= Rabies in Kerala =

Public health issue in Kerala, India

Rabies is a public health concern in the Indian state of Kerala, where dogs, most of them free-ranging, cause tens of thousands of bites and a smaller number of human deaths each year. The disease drew wider attention from 2022, when several people in the state died of rabies despite having received the rabies vaccine after being bitten. Kerala's response has centred on mass vaccination of dogs, animal birth control, and public awareness, in line with the global goal of ending dog-mediated human rabies by 2030.

==Background==
Rabies is almost always fatal once symptoms appear and is spread mainly through the bite of an infected animal, usually a dog. India accounts for about a third of the world's rabies cases; a nationwide study estimated 9.1 million animal bites in 2022–23.

In Kerala, dog bites number in the tens of thousands each year. More than 95,000 bites were reported in the state in 2022, and the number of rabid dogs detected had roughly doubled over the previous five years.
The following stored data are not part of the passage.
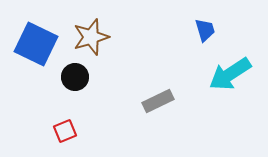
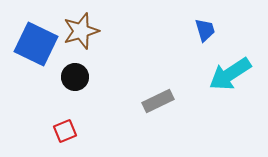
brown star: moved 10 px left, 6 px up
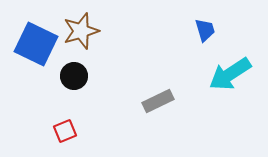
black circle: moved 1 px left, 1 px up
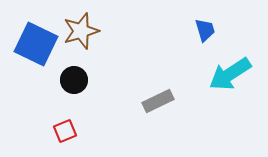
black circle: moved 4 px down
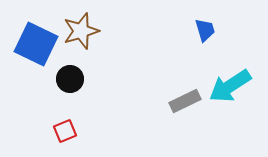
cyan arrow: moved 12 px down
black circle: moved 4 px left, 1 px up
gray rectangle: moved 27 px right
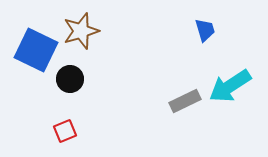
blue square: moved 6 px down
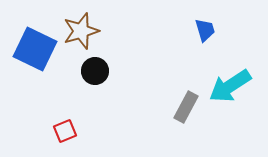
blue square: moved 1 px left, 1 px up
black circle: moved 25 px right, 8 px up
gray rectangle: moved 1 px right, 6 px down; rotated 36 degrees counterclockwise
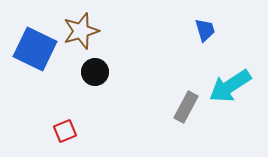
black circle: moved 1 px down
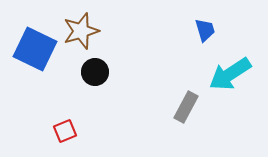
cyan arrow: moved 12 px up
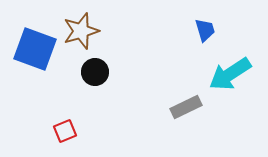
blue square: rotated 6 degrees counterclockwise
gray rectangle: rotated 36 degrees clockwise
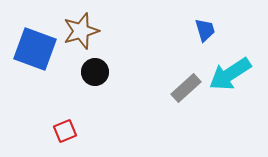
gray rectangle: moved 19 px up; rotated 16 degrees counterclockwise
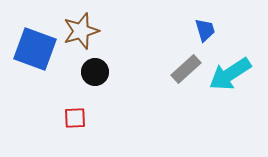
gray rectangle: moved 19 px up
red square: moved 10 px right, 13 px up; rotated 20 degrees clockwise
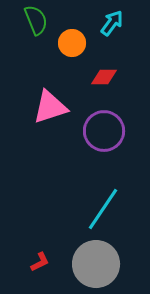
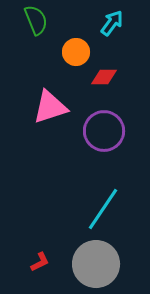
orange circle: moved 4 px right, 9 px down
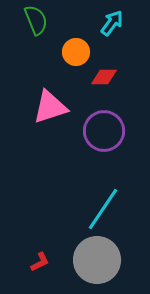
gray circle: moved 1 px right, 4 px up
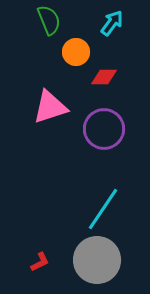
green semicircle: moved 13 px right
purple circle: moved 2 px up
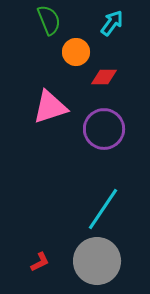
gray circle: moved 1 px down
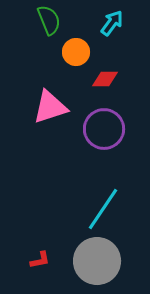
red diamond: moved 1 px right, 2 px down
red L-shape: moved 2 px up; rotated 15 degrees clockwise
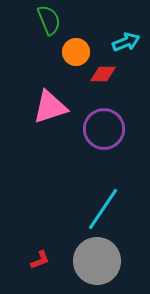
cyan arrow: moved 14 px right, 19 px down; rotated 32 degrees clockwise
red diamond: moved 2 px left, 5 px up
red L-shape: rotated 10 degrees counterclockwise
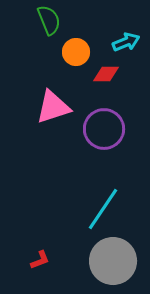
red diamond: moved 3 px right
pink triangle: moved 3 px right
gray circle: moved 16 px right
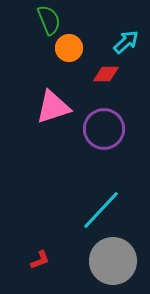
cyan arrow: rotated 20 degrees counterclockwise
orange circle: moved 7 px left, 4 px up
cyan line: moved 2 px left, 1 px down; rotated 9 degrees clockwise
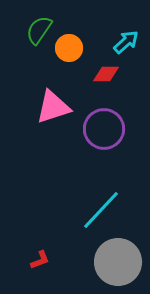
green semicircle: moved 10 px left, 10 px down; rotated 124 degrees counterclockwise
gray circle: moved 5 px right, 1 px down
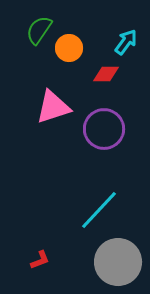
cyan arrow: rotated 12 degrees counterclockwise
cyan line: moved 2 px left
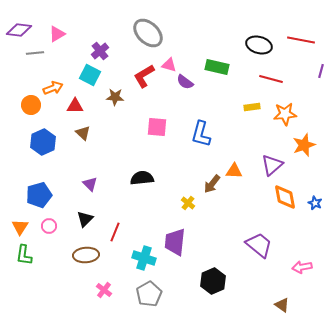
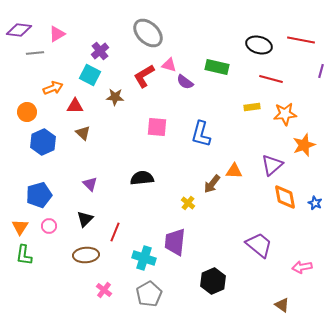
orange circle at (31, 105): moved 4 px left, 7 px down
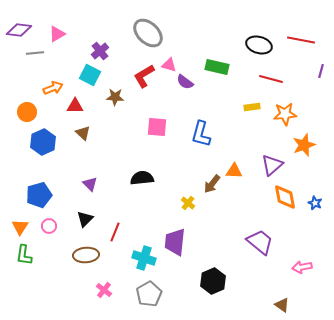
purple trapezoid at (259, 245): moved 1 px right, 3 px up
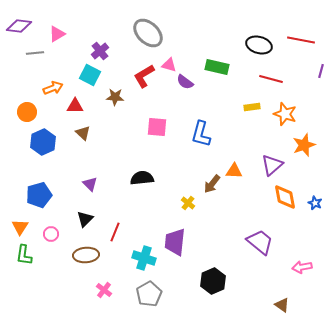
purple diamond at (19, 30): moved 4 px up
orange star at (285, 114): rotated 25 degrees clockwise
pink circle at (49, 226): moved 2 px right, 8 px down
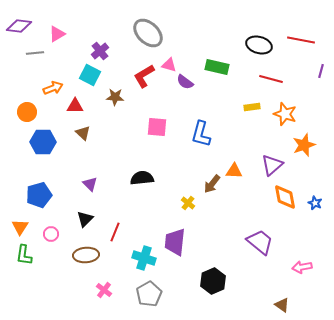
blue hexagon at (43, 142): rotated 25 degrees clockwise
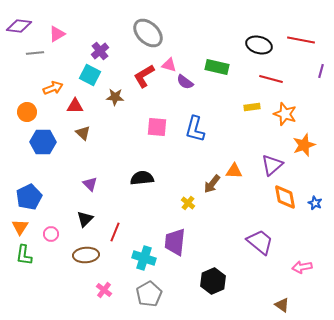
blue L-shape at (201, 134): moved 6 px left, 5 px up
blue pentagon at (39, 195): moved 10 px left, 2 px down; rotated 10 degrees counterclockwise
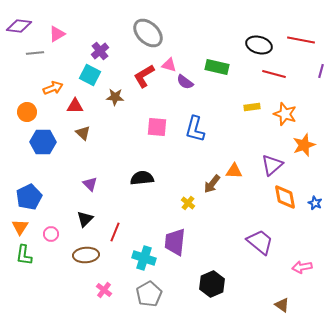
red line at (271, 79): moved 3 px right, 5 px up
black hexagon at (213, 281): moved 1 px left, 3 px down
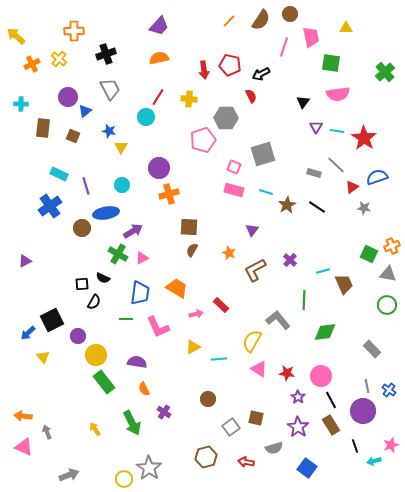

==Deaths among vaccinated people==
From 2022, Kerala reported a series of rabies deaths in people who had received post-exposure vaccination, a pattern that concerned public health experts because timely vaccination almost always prevents the disease. At least fourteen rabies deaths were confirmed in the state in 2022, five of them in people who had been vaccinated. The deaths were reported in The Lancet Regional Health - Southeast Asia as a public health concern.

The state government appointed an expert committee to investigate, and the Central Drugs Standard Control Organisation tested the vaccine batches and certified that they met quality standards and had been stored at the required 2–8 °C. Investigators attributed most of the deaths to the severity and site of the wounds, such as deep bites to the face, head, and neck, which allow the virus to reach the nervous system quickly, and to cases in which rabies immunoglobulin was not given or was insufficient, or the vaccination course was delayed or left incomplete. A 2025 state review of 27 rabies deaths found that six of the victims had been vaccinated, one of them with only a single dose.

Some critics attributed the deaths to gaps in the management of bites and in the stray-dog programme rather than to the vaccine itself. As a precaution, the Kerala Medical Services Corporation withdrew a batch of vaccine from government hospitals, and the state asked the union government to ensure the quality of the anti-rabies vaccine.

==Control measures==
In September 2022, Kerala began its first mass campaign to vaccinate dogs, including stray dogs, aiming to cover at least 70 per cent of the dog population to build herd immunity. The state's 2019 livestock census had counted about 836,000 owned dogs and 290,000 stray dogs. The programme was revised in 2024 to cover one locality at a time in each district, with dog catchers and vaccinators engaged through local bodies. Kerala also expanded animal birth control surgery centres and held school and community awareness sessions, working towards the "zero by 2030" target for ending dog-mediated human rabies deaths.